Negrin negotiated with Occupy Philly as managing director, communicating support for free speech in its early days. Negrin later said the protest was not working well with the city. DA candidate Larry Krasner has criticized Negrin over Occupy arrests.

Negrin currently works for law firm Obermayer Rebmann Maxwell & Hippel LLP. In September 2016, while he was employed there, the firm represented casino owners who won a case in the Pennsylvania Supreme Court that struck down slot machine taxes in Bensalem and Chester County. Slot machine revenues account for over 20 percent of those municipalities’ budgets. Communities including Bethlehem and Philadelphia could lose $140 million a year collectively.

Negrin has voiced opposition to reopening the investigation of the police shooting of Brandon Tate-Brown, saying it would “set a dangerous precedent.”

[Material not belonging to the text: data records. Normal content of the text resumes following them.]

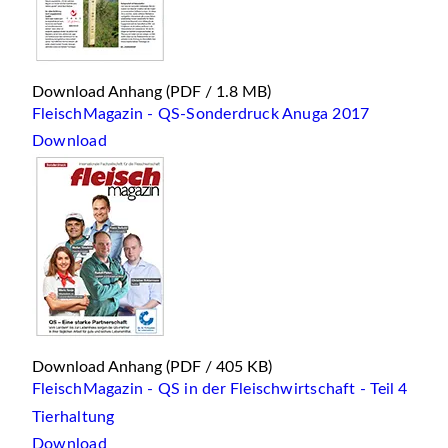
Download Anhang
(PDF / 1.8 MB)
FleischMagazin - QS-Sonderdruck Anuga 2017
Download
Download Anhang
(PDF / 405 KB)
FleischMagazin - QS in der Fleischwirtschaft - Teil 4
Tierhaltung
Download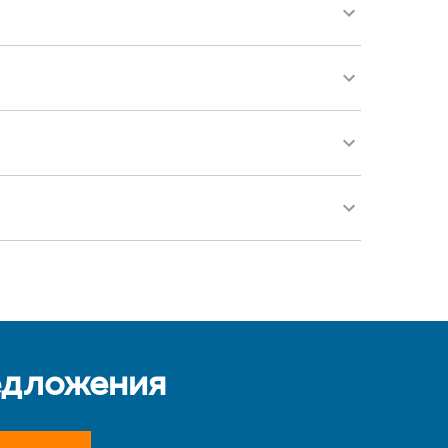
едложения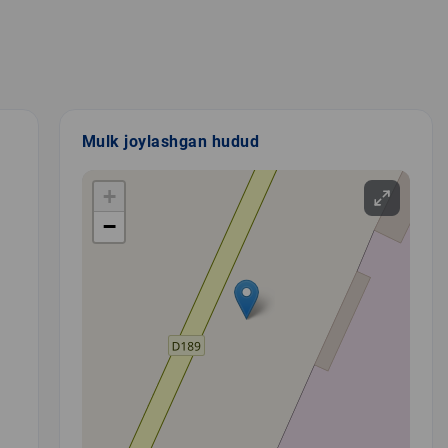
Mulk joylashgan hudud
+
−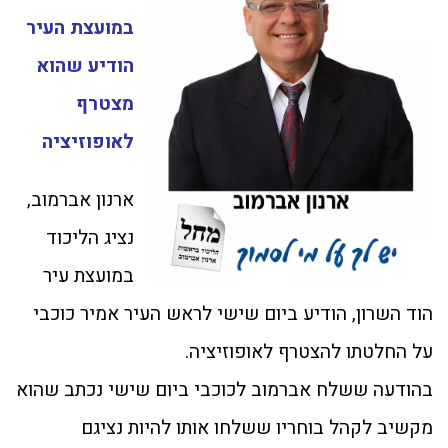
במועצת העיר
הודיע שהוא
מצטרף
לאופוזיציה
ארנון אברמוב,
נציג הליכוד
במועצת עיר
הוד השרון, הודיע ביום שישי לראש העיר אמיר כוכבי
על החלטתו להצטרף לאופוזיציה.
בהודעה ששלח אברמוב לכוכבי ביום שישי נכתב שהוא
מקשיב לקהל בוחריו ששלחו אותו להיות נציגם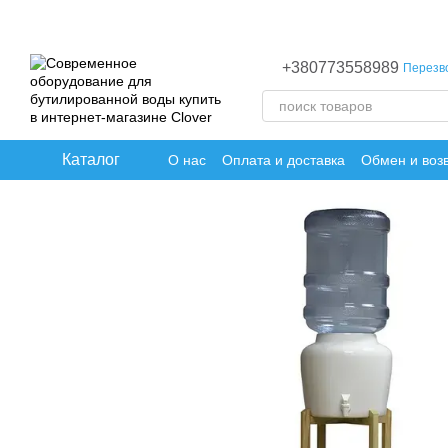
Перейти к основному контенту
+380773558989
Перезв
Каталог
О нас
Оплата и доставка
Обмен и воз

In 2013, Negrin recounted a story about Kensington, saying about a drug dealer, “We’re going to look into things like civil forfeiture. We’re going to prove a case against that woman … We’re not only going to lock her up, we’re going to take her home.”

Endorsements and Donors

Fraternal Order of Police, Lodge 5

Negrin received $5,000 from the FOP. FOP Lodge 5 president McNesby met with Donald Trump in March 2017. Following the national FOP’s lead, the local chapter endorsed Trump for President. McNesby criticized Hillary Clinton for inviting the mothers of Sandra Bland, Trayvon Martin, Michael Brown, and Eric Garner speak at the DNC. The FOP has a long history of defending killer cops and is a major roadblock to police and prison reform.

Other endorsements include the Philadelphia Inquirer editorial board, which does not have McNesby’s support; the Guardian Civic League; the National Black Police Officers Association; and Eddie Lopez, president of SALEA (Spanish American Law Enforcement Association) and vice president of the National Coalition of Latino Officers.

Key Donors

Negrin has accepted donations from a number of current and former Aramark executives, including $15,000 total from former Aramark chairman and CEO Joseph Neubauer and his wife, Jeanette Lerman-Neubauer. Other donations include $9,000 from John Dodds, a Morgan Lewis partner who has represented pharmaceutical companies and financial services companies; $9,000 from Richard Glazer, the founder of Cozen O’Connor and chief of the Innocence Project; and $250 from Heather Podesta, a powerful Democratic lobbyist.

He also received $4,000 from Exelon PAC, which regularly contributes to both parties but leans Republican; $2,500 from William Hankowsky, the president and CEO of Liberty Property Trust, which spearheaded the city’s stadium projects and the Comcast building; and $6,000 from Michael Silberman, vice-president of chemical corporation Celanese.